Der Verunglückte sei bei der unfallbringenden Verrichtung auf dem Dach auch nicht als Wie-Beschäftigter der T.-AG i.S.d. § 2 Abs. 2 Satz 1 SGB VII tätig gewesen. Voraussetzung einer Wie-Beschäftigung sei, dass eine einem fremden Unternehmen dienende, dem wirklichen oder mutmaßlichen Willen des Unternehmers entsprechende Tätigkeit von wirtschaftlichen Wert erbracht werde, die ihrer Art nach von Personen verrichtet werden könnte, die in einem abhängigen Beschäftigungsverhältnis stehen. Die T.-AG, für die der Verunglückte die Schäden auf dem Dach dokumentiert habe, sei aber für diesen kein fremdes Unternehmen gewesen, sondern dasjenige, für das er als Teil eines Organs unternehmer- und gerade nicht beschäftigtenähnlich tätig gewesen sei.

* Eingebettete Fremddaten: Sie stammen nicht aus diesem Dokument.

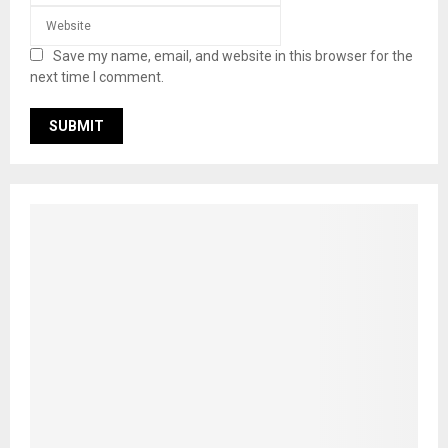
Save my name, email, and website in this browser for the
next time I comment.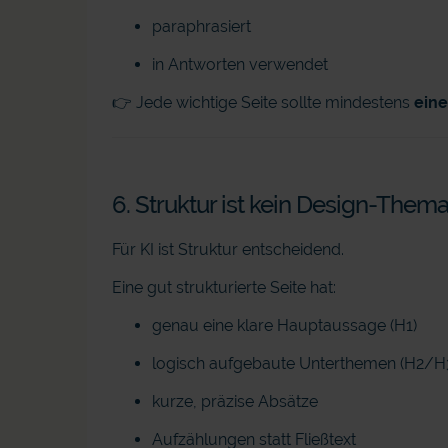
paraphrasiert
in Antworten verwendet
👉 Jede wichtige Seite sollte mindestens
eine
6. Struktur ist kein Design-Thema
Für KI ist Struktur entscheidend.
Eine gut strukturierte Seite hat:
genau eine klare Hauptaussage (H1)
logisch aufgebaute Unterthemen (H2/H
kurze, präzise Absätze
Aufzählungen statt Fließtext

Weiterhin habe bei dem Verunglückten zum Zeitpunkt des Unfalls auch keine Versicherung kraft Satzung bestanden (§ 3 Abs 1 Nr 2 SGB VII). Der Verunglückte gehörte als Mitglied eines Leitungsorgans keinem der in § 52 Abs 1 Buchst d) der Satzung der Beklagten genannten Gremien an, die Überwachungsfunktion haben. Schließlich sei der Verunglückte nach den bindenden Feststellungen des Landessozialgerichts auch nicht freiwillig bei der Beklagten versichert gewesen.